Mark Foley’s Congressional Enablers
OCTOBER 02, 2006
Former Representative Mark Foley checked himself into a rehabilitation treatment facility for alcoholism today. Foley, who served as co-chairman of the Congressional Missing and Exploited Children’s Caucus, has been accused of sexually explicit communications with an underage congressional page.
House Speaker Dennis Hastert called for an investigation of Foley by the Department of Justice “to determine to what extent any of his actions violated federal law,” in a letter to Attorney General Alberto Gonzales. Hastert’s call for an investigation follows the discovery last week of sexually explicit emails from Foley to a House page. The emails were disclosed by a website dedicated to exposing sexual predators and the news was quickly circulated to media around the nation. Only then did Foley admit any wrongdoing and he submitted a letter of resignation on Friday.
What is most disturbing is that Foley’s illegal and repugnant actions have been official knowledge for over a year. The emails were reported to congressional officials in August 2005, according to United Press International. Obviously, it was fairly common knowledge that Foley acted in an extremely inappropriate and, possibly illegal, manner. How is it tolerable for any members of Congress to remain in office having prior knowledge of Foley’s behavior?
After the House page program nearly ended in the 1980’s due to drugs and sex scandals, it is frightening and disgusting that such behavior was allowed to continue again. The Department of Justice investigation should include “any and all individuals who may have been aware of this matter – be they members of Congress, employees of the House of Representatives or anyone outside Congress,” said Hastert.

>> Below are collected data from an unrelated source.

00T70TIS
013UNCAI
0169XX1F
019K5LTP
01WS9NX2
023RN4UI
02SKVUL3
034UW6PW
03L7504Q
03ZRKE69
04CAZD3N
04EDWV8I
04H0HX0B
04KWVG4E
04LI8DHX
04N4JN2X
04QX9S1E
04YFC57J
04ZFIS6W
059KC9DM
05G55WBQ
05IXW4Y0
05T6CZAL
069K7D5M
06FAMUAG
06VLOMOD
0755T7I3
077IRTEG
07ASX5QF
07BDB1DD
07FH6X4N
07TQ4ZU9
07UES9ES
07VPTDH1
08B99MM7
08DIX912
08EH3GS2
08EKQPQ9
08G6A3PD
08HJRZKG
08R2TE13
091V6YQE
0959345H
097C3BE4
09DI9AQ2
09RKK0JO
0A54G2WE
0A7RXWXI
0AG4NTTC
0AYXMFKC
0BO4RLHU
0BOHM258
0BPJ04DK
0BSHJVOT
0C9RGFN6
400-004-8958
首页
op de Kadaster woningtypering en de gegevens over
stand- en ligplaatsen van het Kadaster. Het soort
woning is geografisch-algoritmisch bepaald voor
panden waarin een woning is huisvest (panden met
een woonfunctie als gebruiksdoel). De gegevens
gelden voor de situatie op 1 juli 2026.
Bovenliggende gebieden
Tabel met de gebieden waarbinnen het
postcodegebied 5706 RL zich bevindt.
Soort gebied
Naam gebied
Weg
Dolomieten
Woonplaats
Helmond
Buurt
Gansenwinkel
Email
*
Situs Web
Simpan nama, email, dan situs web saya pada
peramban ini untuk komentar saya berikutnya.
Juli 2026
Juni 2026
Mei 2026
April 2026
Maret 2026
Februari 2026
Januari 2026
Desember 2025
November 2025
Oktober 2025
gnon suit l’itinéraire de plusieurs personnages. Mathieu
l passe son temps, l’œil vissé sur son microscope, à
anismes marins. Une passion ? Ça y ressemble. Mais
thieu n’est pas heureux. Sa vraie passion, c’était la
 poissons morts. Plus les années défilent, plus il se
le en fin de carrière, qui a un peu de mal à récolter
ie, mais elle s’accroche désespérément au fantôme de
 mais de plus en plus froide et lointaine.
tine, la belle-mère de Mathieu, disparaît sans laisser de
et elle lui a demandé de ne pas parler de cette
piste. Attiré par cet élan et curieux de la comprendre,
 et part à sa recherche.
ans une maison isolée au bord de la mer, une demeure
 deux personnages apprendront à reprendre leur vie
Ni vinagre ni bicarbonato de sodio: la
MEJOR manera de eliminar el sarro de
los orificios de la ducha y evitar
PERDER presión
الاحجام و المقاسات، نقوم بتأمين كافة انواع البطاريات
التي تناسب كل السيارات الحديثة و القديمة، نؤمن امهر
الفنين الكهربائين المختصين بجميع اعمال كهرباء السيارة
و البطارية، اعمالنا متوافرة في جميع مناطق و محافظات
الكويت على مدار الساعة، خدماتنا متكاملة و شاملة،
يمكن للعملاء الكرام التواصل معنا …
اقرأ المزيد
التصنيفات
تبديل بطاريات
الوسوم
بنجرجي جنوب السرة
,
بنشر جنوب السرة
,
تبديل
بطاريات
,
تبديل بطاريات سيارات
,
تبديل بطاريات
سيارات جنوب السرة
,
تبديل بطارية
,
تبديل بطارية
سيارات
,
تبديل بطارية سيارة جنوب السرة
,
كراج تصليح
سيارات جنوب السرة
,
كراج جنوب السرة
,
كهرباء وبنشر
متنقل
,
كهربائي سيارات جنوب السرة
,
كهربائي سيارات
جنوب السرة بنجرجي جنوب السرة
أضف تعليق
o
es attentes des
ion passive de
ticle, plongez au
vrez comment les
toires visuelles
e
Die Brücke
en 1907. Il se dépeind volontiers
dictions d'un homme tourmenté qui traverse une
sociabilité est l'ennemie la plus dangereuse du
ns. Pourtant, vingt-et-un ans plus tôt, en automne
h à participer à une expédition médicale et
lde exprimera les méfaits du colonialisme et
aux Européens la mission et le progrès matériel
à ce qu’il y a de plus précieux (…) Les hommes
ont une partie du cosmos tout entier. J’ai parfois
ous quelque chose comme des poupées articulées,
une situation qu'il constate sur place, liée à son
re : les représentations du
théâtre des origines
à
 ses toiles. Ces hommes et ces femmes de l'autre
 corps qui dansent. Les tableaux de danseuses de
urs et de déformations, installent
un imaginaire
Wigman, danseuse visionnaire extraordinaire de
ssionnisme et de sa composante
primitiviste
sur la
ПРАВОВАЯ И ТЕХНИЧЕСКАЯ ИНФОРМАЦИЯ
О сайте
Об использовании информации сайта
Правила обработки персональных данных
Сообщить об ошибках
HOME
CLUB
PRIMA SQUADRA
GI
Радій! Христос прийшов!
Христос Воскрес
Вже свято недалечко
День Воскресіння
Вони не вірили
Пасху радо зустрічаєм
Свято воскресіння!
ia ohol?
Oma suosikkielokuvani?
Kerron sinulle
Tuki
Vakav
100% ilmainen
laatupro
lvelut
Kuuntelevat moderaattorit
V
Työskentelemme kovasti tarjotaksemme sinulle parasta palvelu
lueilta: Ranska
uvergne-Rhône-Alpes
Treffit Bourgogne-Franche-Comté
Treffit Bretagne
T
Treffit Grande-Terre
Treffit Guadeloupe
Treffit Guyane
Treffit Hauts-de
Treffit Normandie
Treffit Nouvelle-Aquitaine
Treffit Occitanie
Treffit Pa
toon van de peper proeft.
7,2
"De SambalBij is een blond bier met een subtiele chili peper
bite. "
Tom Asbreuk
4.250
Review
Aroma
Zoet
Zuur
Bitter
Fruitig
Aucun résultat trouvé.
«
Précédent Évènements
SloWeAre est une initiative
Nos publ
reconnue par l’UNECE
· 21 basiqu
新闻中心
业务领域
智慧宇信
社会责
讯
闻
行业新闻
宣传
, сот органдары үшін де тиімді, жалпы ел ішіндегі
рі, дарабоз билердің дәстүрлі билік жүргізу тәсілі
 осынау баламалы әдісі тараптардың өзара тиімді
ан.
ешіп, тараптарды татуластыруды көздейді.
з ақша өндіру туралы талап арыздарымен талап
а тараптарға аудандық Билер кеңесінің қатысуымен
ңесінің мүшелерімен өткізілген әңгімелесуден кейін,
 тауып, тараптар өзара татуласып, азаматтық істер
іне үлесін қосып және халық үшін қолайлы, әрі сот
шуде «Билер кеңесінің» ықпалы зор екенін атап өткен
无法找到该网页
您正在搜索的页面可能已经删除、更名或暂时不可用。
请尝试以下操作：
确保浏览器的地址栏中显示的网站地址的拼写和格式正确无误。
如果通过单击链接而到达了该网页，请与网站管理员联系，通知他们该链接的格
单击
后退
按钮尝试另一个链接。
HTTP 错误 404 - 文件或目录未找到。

Haster’s tough talk reeks of political posturing. Now that the media has gotten hold of the story, he is eager to investigate. But where was the Speaker a year ago, when he was first warned about Foley’s suspicious behavior? Hastert admitted he was told about “over-friendly” emails from Foley to a House page in the fall of 2005. Instead of referring them to authorities, however, Hastert passed them off to the House clerk, and nothing was done.
In a statement to the press, Judicial Watch President Tom Fitton said, “This is not the first time Members of Congress have engaged in predatory sexual behavior towards minors. And it won’t be the last, unless Foley is brought to justice, and any members of Congress who turned a blind eye to his actions are held accountable.”